NCSA is organizing online training sessions throughout the Fall 2021 semester to help users to get started with deep learning projects on HAL. These sessions are designed for novice users to learn about the system and start building deep neural network models. To sign up for training, just request a HAL account prior to the training session and mention “fall training” when describing how the system will be used in your project.
Workshops will be held each Wednesday from 3-5pm.
Trainings here: https://go.ncsa.illinois.edu/HALtraining2021
FAll 2021 Schedule
September 8: Getting Started with HAL – Dawei Mu
This tutorial will introduce students to HAL system, how to interact with it through Open OnDemand interface, including Jupiter notebook, and through command line interface via SSH. The tutorial will cover the Anaconda environment, batch job submission, data transfer, as well as basics of machine learning.

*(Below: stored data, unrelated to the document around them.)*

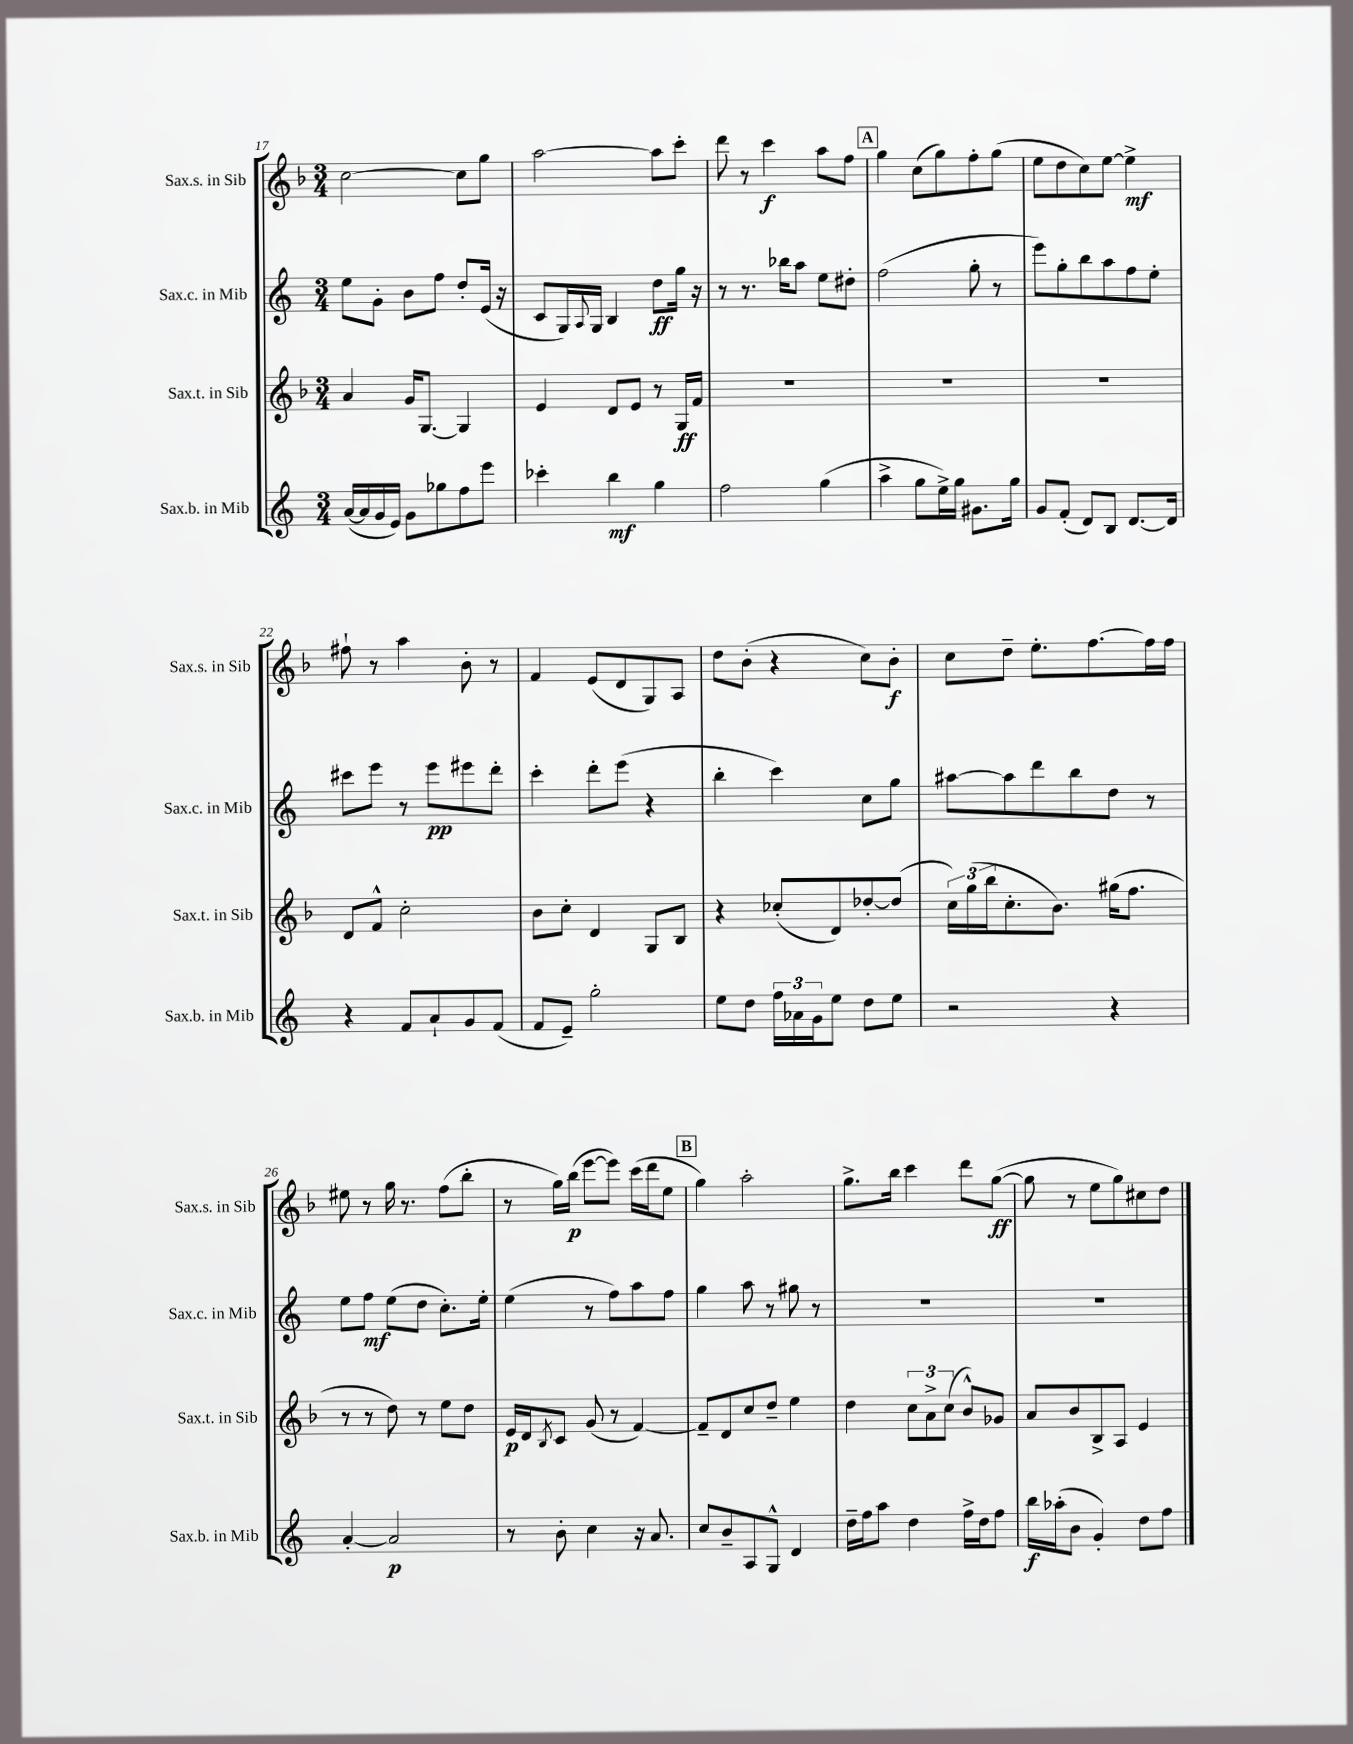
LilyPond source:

<<
\new StaffGroup <<
\new Staff = "s0" \with { instrumentName = "Sax.s. in Sib" shortInstrumentName = "Sax.s. in Sib" } {
    \clef treble \key f \major \numericTimeSignature \time 3/4
    c''2~ c''8 g''8 |
    a''2~ a''8 c'''8-. |
    d'''8 r8 c'''4\f a''8 f''8 |
    \mark \markup { \box "A" } g''4 c''8( g''8) f''8-. g''8( |
    e''8 d''8 c''8) e''8~ e''4->\mf |
    fis''8-! r8 a''4 bes'8-. r8 |
    f'4 e'8( d'8 g8) a8 |
    d''8 bes'8-.( r4 c''8) bes'8-.\f |
    c''8 d''8-- e''8.-. f''8.~ f''16 f''16 |
    eis''8 r8 g''16 r8. f''8( bes''8-. |
    r8 g''16) bes''16\p( e'''8~ e'''8) c'''16( d'''16 e''8 |
    \mark \markup { \box "B" } g''4) a''2-. |
    g''8.-> bes''16 c'''4 d'''8 g''8~\ff( |
    g''8 r8 e''8 g''8) cis''8 d''8 \bar "|." |
}
\new Staff = "s1" \with { instrumentName = "Sax.c. in Mib" shortInstrumentName = "Sax.c. in Mib" } {
    \clef treble \key c \major \numericTimeSignature \time 3/4
    e''8 g'8-. b'8 f''8 d''8-. e'16( r16 |
    c'8 g16) \appoggiatura { a8 } g16 b4 d''8\ff g''16 r16 |
    r8 r8. bes''16 a''8 e''8 dis''8-. |
    \mark \markup { \box "A" } f''2( g''8-. r8 |
    e'''8) g''8-. b''8 a''8 f''8 e''8-. |
    cis'''8 e'''8 r8 e'''8\pp eis'''8 d'''8-. |
    c'''4-. d'''8-. e'''8( r4 |
    b''4-. c'''4) c''8 g''8 |
    ais''8~ ais''8 d'''8 b''8 d''8 r8 |
    e''8 f''8\mf e''8( d''8 c''8.-.) e''16-. |
    e''4( r8 f''8) a''8 f''8 |
    \mark \markup { \box "B" } g''4 a''8 r8 gis''8 r8 |
    R2. |
    R2. \bar "|." |
}
\new Staff = "s2" \with { instrumentName = "Sax.t. in Sib" shortInstrumentName = "Sax.t. in Sib" } {
    \clef treble \key f \major \numericTimeSignature \time 3/4
    a'4 g'16 g8.~ g4 |
    e'4 d'8 e'8 r8 g16\ff f'16 |
    R2. |
    \mark \markup { \box "A" } R2. |
    R2. |
    d'8 f'8-^ c''2-. |
    bes'8 c''8-. d'4 g8 bes8 |
    r4 ces''8-.( d'8) des''8~-. des''8( |
    \tuplet 3/2 { c''16) g''16( bes''16 } c''8.-. bes'8.) gis''16( f''8. |
    r8 r8 d''8) r8 e''8 d''8 |
    e'16\p d'16 \acciaccatura { bes8 } c'8 g'8( r8 f'4~) |
    \mark \markup { \box "B" } f'8-- d'8 c''8 d''8-- e''4 |
    d''4 \tuplet 3/2 { c''8 a'8-> c''8( } bes'8-^) ges'8 |
    a'8 bes'8 bes8-> a8 e'4 \bar "|." |
}
\new Staff = "s3" \with { instrumentName = "Sax.b. in Mib" shortInstrumentName = "Sax.b. in Mib" } {
    \clef treble \key c \major \numericTimeSignature \time 3/4
    a'16~( a'16 g'16 e'16) g'8 ges''8 f''8 e'''8 |
    ces'''4-. b''4\mf g''4 |
    f''2 g''4( |
    \mark \markup { \box "A" } a''4-> g''8 e''16->) g''16 gis'8. g''16 |
    g'8 f'8-.( d'8) b8 d'8.~ d'16 |
    r4 f'8 a'8-! g'8 f'8( |
    f'8 e'8--) g''2-. |
    e''8 d''8 \tuplet 3/2 { f''16 aes'16 g'16 } e''8 d''8 e''8 |
    r2 r4 |
    a'4~-. a'2\p |
    r8 b'8-. c''4 r16 a'8. |
    \mark \markup { \box "B" } c''8 b'8-- a8 g8-^ d'4 |
    d''16-- f''16 a''8 d''4 f''16-> d''16 f''8 |
    b''16\f aes''16-.( b'8 g'4-.) d''8 f''8 \bar "|." |
}
>>
>>
\layout { \context { \Score currentBarNumber = #17 } }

- Trainings Recording: https://www.youtube.com/watch?v=5kEO_MNjQDY
- Training Slides: Slides
September 15: Hands-On Deep Learning for Computer Vision – Asad Khan
This tutorial will introduce how machine learning can be accomplished with neural networks and will go over various examples from simple dense networks to convolutional network architectures using TensorFlow on HAL system.
- Training Recording: https://www.youtube.com/watch?v=dU_u8ORN3Jg
- Training Instructions: https://docs.google.com/document/d/17FL1kgWt3eCTUcNVxwukknAu-kfYUM6ZGgQsABTPFmU/edit
- GitHub Repository Notebook: https://github.com/khanx169/NGA_NFI_webinar
September 22: Intro to TensorFlow – Asad Khan
This tutorial will introduce basics of TensorFlow necessary to build a neural network, train it and evaluate the accuracy of the model.
September 29: Intro to PyTorch – Yao-Yu Lin
This tutorial will teach how to build and train neural networks in PyTorch on HAL.
October 6: Data Loaders – William Eustis
The main objective of this tutorial is to show how to use data loaders provided with PyTorch and how to develop application-specific data loaders.